Our Western blot analysis using a novel anti-MetO antibody showed four different patterns among the 31 patients. The anti-MetO antibody recognizes MetO residues depending on their exposure on the protein surface. Previously, it was shown that oxidation of Met to MetO may cause major conformational rearrangements leading to exposure of Met residues that are buried in their native, reduced form [26
]. It is difficult, however, to predict whether this happens in every specific epitope. Thus, the antibody is believed to be specific to the sulfoxide group of MetO [17
], but deciphering the specific binding epitope in a protein of interest will need to be addressed in future studies.
In particular, we found elevated MetO reactivity, measured densitometrically in a 120-kDa band using an anti-MetO antibody (), in persons carrying FAD mutations. This effect appeared to be driven largely by five the FAD mutation carriers in group I, who had high MetO reactivity ( and ). Of these persons, four carried a PSEN1 A431E mutation and one carried an APP V717I mutation. Notably, all non-carriers had low MetO reactivity and the only 3 subjects for whom MetO reactivity was below detectable levels were non-carriers. Thus, the presence of a prominent 120-kDa band in our assay correlated in all cases with an FAD mutation, though the absence of this band did not necessarily indicated the absence of mutation. The findings suggest that high plasma MetO reactivity may be indicative of an ongoing disease process accompanied by oxidative stress, which fails to be mitigated by the Msr system in FAD mutation carriers.

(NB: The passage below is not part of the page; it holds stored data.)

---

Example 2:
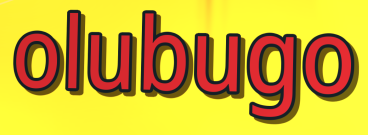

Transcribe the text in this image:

olubugo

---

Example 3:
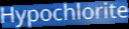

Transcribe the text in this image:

Hypochlorite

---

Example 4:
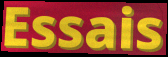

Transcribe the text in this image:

Essais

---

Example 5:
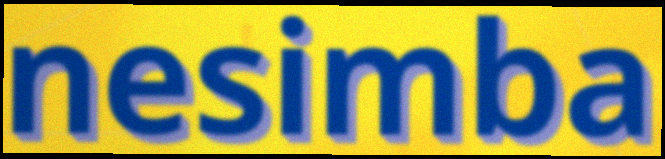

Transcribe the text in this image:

nesimba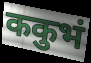
ककुभं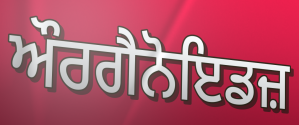
ਔਰਗੈਨੋਇਡਜ਼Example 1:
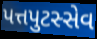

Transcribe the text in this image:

પત્તપુટસ્સેવ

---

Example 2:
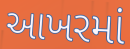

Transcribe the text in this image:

આખરમાં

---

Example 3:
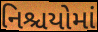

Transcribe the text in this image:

નિશ્ચયોમાં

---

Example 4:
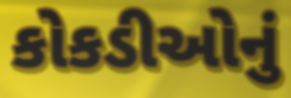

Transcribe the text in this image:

કોકડીઓનું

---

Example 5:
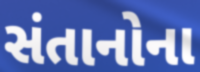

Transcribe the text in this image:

સંતાનોનાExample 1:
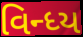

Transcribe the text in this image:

વિન્ધ્ય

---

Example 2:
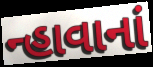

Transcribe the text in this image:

ન્હાવાનાં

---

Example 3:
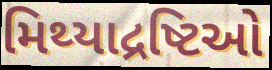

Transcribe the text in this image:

મિથ્યાદ્રષ્ટિઓ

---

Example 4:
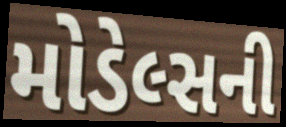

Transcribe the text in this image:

We did not find clear correlations between MetO reactivity and age, adjusted age, or disease status as 4 of the 5 subjects with the highest MetO reactivity levels were young and asymptomatic (CDR score of 0) and one had moderate dementia (CDR score of 2). It is possible that correlations would be found in a larger sample, which was not available for this study.
The strong positive correlation between MetO reactivity and F2-isoprostanes levels support the role of oxidative stress in FAD and suggests that although the pathology occurs in the brain, it is evident also in the periphery in the form of elevated lipid peroxidation (isoprostanes) and protein oxidation (MetO) markers. Unfortunately, F2-isoprostane levels were not available for the 5 subjects for whom MetO levels were highest. We therefore cannot conclude at this point that the correlation found is maintained at such levels.
The positive correlation between MetO reactivity and plasma SOD1 levels is an intriguing finding. SOD1 is a cytosolic protein and its origin in the plasma of the population studied here is uncertain. The correlation found may indicate an increase of SOD1 production and secretion into the plasma as a compensatory response to oxidative stress, or reflect elevated enzyme release due to enhanced cell death. SOD1 is a highly stable protein [27
], suggesting that it may have a long half-life [28
] compared with other cytoplasmic proteins released following cell death. SOD1 plays an important role in preventing mitochondrial-linked cell death [29
]. Accordingly, oxidative stress may prompt cells to respond by upregulating SOD1 as a protective mechanism against oxidative damage [31
]. Failure of this response mechanism may increase the release of SOD1 through oxidative damage to cellular membranes.
The finding of increased MetO reactivity in asymptomatic persons carrying FAD mutations and the correlation between MetO reactivity and other indices of oxidative stress supports an important role for oxidative stress early in the pathogenesis of FAD. As overproduction of Aβ42 is thought to be the critical factor causing the disease in persons with FAD-linked mutations, our findings suggest that though oxidative stress is an early pathologic process in AD, it occurs downstream of the Aβ-induced neuronal injury.